然而,驱动程序可以通过获取类型为 :cpp:enumerator:`ESP_PM_APB_FREQ_MAX` 的电源管理锁来阻止系统更改 APB 频率。每当驱动程序创建一个通用定时器实例,且该实例选择 :cpp:enumerator:`GPTIMER_CLK_SRC_APB` 作为其时钟源的时,驱动程序会确保在通过 :cpp:func:`gptimer_enable` 使能定时器时,已经获取了电源管理锁。同样,当为该定时器调用 :cpp:func:`gptimer_disable` 时,驱动程序会释放电源管理锁。
如果选择 :cpp:enumerator:`GPTIMER_CLK_SRC_XTAL` 等其他时钟源那么驱动程序不会安装电源管理锁。只要时钟源仍可提供足够的分辨率XTAL 时钟源就更适合低功耗应用。
.. _iram-safe:
IRAM 安全
^^^^^^^^^^^^^^^^^^
默认情况下,当 cache 因写入或擦除 flash 等原因而被禁用时,通用定时器的中断服务将会延迟,造成警报中断无法及时执行。在实时应用程序中通常需要避免这一情况发生。

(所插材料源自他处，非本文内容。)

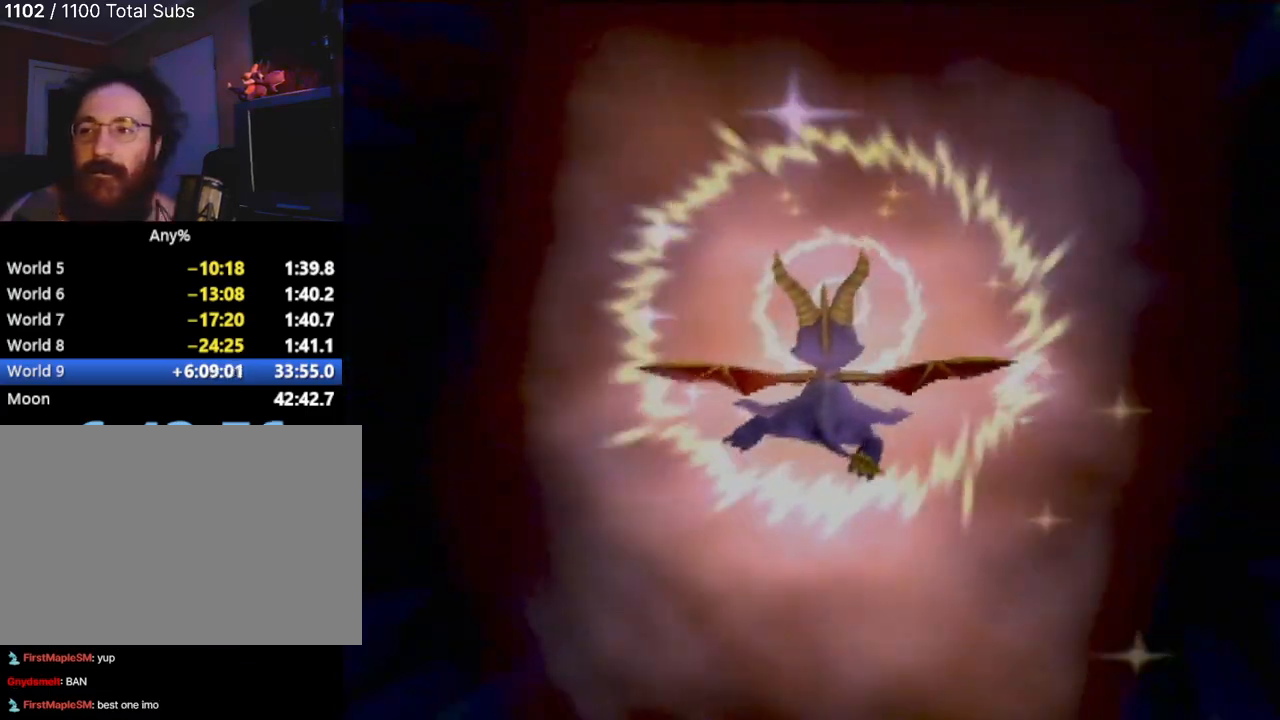
{"buttons": [], "left_stick": "center", "events": []}
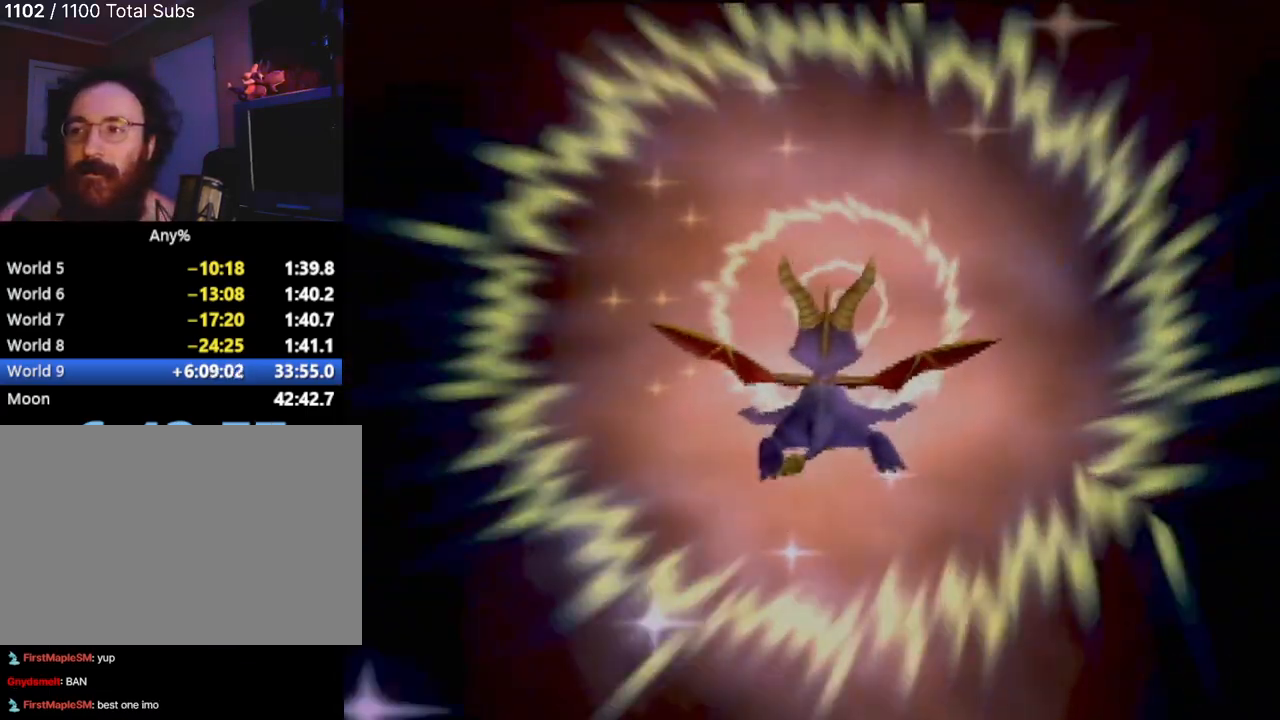
{"buttons": [], "left_stick": "up", "events": [[501, "left_stick", "up"]]}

调用 Kconfig 选项 :ref:`CONFIG_GPTIMER_ISR_IRAM_SAFE` 可实现如下功能:
- 即使禁用 cache 也可使能正在运行的中断
- 将 ISR 使用的所有函数放入 IRAM [2]_
- 将驱动程序对象放入 DRAM以防意外映射到 PSRAM
这将允许中断在 cache 禁用时运行,但会增加 IRAM 使用量。
调用另一 Kconfig 选项 :ref:`CONFIG_GPTIMER_CTRL_FUNC_IN_IRAM` 也可将常用的 IO 控制功能放入 IRAM以便这些函数在 cache 禁用时也能执行。常用的 IO 控制功能如下:
- :cpp:func:`gptimer_start`
- :cpp:func:`gptimer_stop`
- :cpp:func:`gptimer_get_raw_count`
- :cpp:func:`gptimer_set_raw_count`
- :cpp:func:`gptimer_set_alarm_action`
.. _thread-safety:
线程安全
^^^^^^^^^^^^^^^^^^
驱动程序会保证工厂函数 :cpp:func:`gptimer_new_timer` 的线程安全,这意味着您可以从不同的 RTOS 任务中调用这一函数,而无需额外的锁保护。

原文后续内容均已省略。